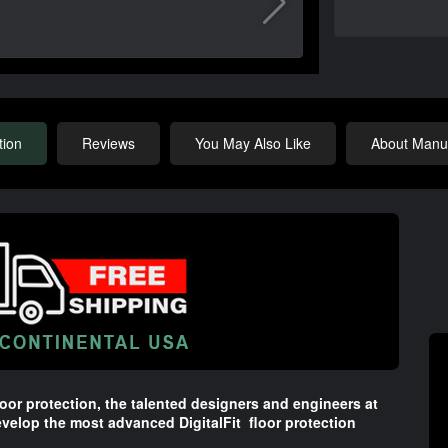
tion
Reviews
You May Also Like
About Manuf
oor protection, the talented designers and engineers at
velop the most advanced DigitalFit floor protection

========================================

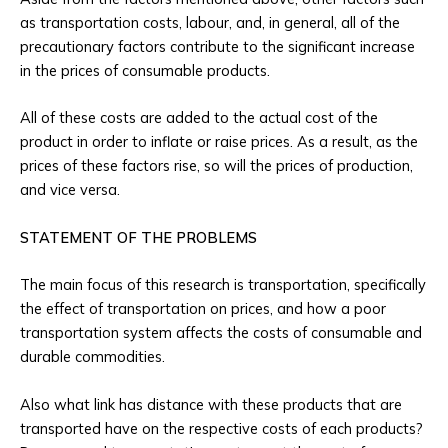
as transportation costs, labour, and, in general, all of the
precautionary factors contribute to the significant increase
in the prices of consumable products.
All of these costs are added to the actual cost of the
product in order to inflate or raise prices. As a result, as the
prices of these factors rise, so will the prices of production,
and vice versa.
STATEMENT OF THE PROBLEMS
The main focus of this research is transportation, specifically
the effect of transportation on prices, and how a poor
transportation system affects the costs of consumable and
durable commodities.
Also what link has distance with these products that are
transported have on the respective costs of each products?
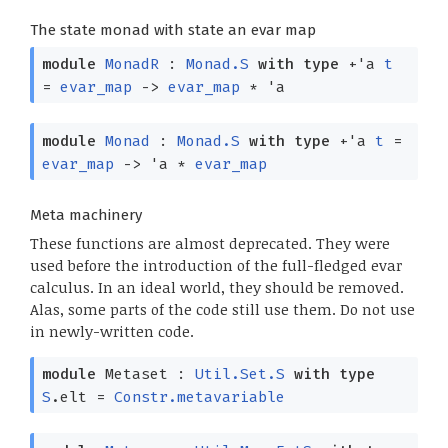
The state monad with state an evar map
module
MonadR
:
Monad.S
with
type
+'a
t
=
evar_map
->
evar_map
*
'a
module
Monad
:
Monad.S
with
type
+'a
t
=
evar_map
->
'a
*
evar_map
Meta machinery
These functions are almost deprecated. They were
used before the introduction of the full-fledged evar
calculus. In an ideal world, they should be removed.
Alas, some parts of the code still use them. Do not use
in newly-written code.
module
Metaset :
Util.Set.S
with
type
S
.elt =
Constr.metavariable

========================================

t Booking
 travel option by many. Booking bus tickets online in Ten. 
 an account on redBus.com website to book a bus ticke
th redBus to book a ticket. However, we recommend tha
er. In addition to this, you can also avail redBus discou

========================================

▸ How to complete this task
If a line in the records contains the string "code", copy it out.

▸ Answer area
Alas, some parts of the code still use them. Do not use
in newly-written code.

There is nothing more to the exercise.